● **Problem to work on**: Reproduce, word for word, the part of the piece on the perception of beauty below that opens with the words containing "The consequence for" and closes with "especially in fashion.".

------ Extract

Perception of beauty

Society has a distorted perception of beauty

You know how it goes by now. We grow up thinking our hair is either too curly or too flat. Our hips are “too big” or our legs “too thin.” Most of us still grew up aspiring to an idealized version of beauty; and we also grew up thinking we needed to do everything in our power to “perfect” ourselves.

Now, that’s true for most of us, but it’s not true in the same way for all of us. Picture a small black girl in the 80s, the only one at her school of thousands; that small girl’s hair is curly, but she doesn’t see many curly-hair peers, let alone salons that can ensure her hair stays comfortable in the next pool party she’s invited to. As she grows up in the 90s, she notices her hips are “larger” than most everyone else’s; in fact, shopping for clothes as a teen has become tricky, not-here-not-there. And, as teens do, she enjoys her teen magazine time with her friends; except truly none of the teens or women represented there, for years on end, have been or are, black. 

The consequence for this girl, and for her friends, is simple: we all grow up with a distorted perception of beauty. Not because we cannot find beauty in each other, we do; but because “diversity” has not yet (has it already?) entered the fashion world. Most designers (and the subsequent high-street versions) are not yet thinking of a diversity of prints, sizes, colors, fits. 

Let’s follow this young lady to college in the 00’s. She finds herself, perhaps for the first time, surrounded by many many others who look like her. Her mind opens up, and she begins embracing the more amicable tenet: “beauty is in the eyes of the beholder.” She’s able to see many others who grew up just like her, now bonding to find how their roots, customs and “differences” can be injected into the so-called mainstream, especially in fashion.

------------
------ Supplied information

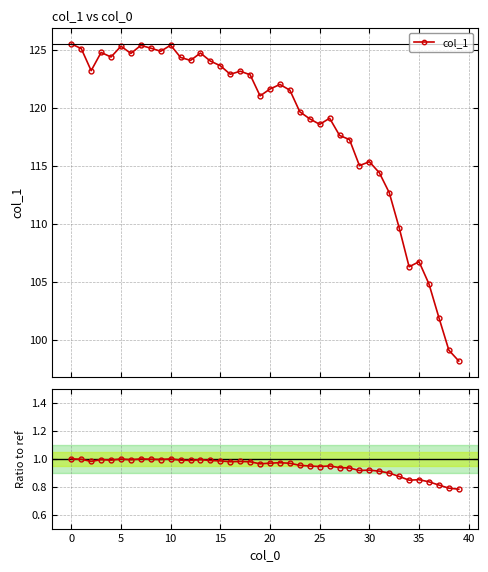

What is the greatest value displayed?

125.5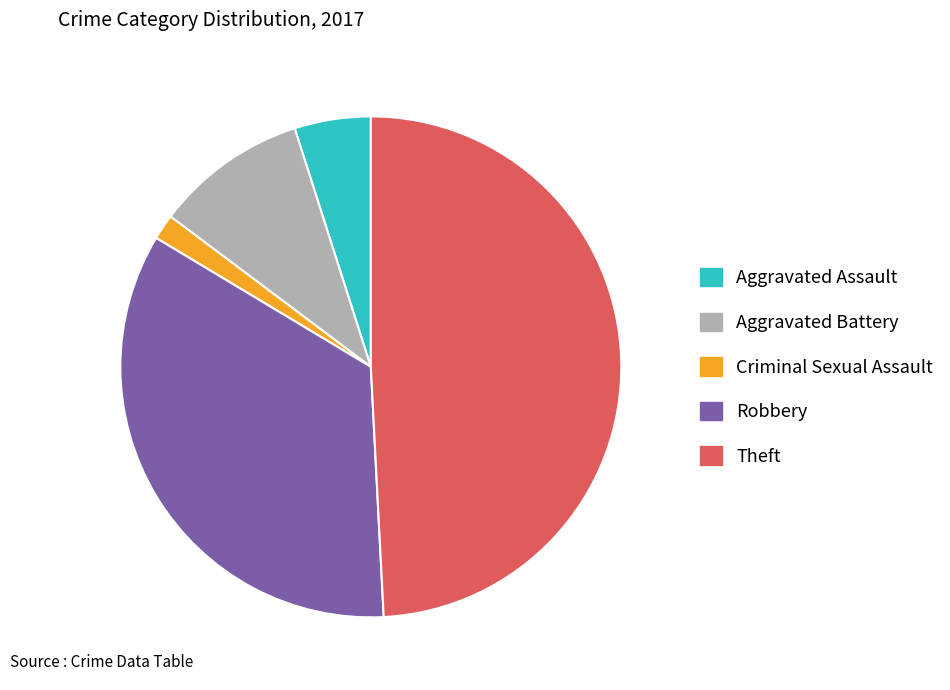

Is there any slice that represents more than half of the pie?

No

------------

● **Answer space**:
The consequence for this girl, and for her friends, is simple: we all grow up with a distorted perception of beauty. Not because we cannot find beauty in each other, we do; but because “diversity” has not yet (has it already?) entered the fashion world. Most designers (and the subsequent high-street versions) are not yet thinking of a diversity of prints, sizes, colors, fits. 

Let’s follow this young lady to college in the 00’s. She finds herself, perhaps for the first time, surrounded by many many others who look like her. Her mind opens up, and she begins embracing the more amicable tenet: “beauty is in the eyes of the beholder.” She’s able to see many others who grew up just like her, now bonding to find how their roots, customs and “differences” can be injected into the so-called mainstream, especially in fashion.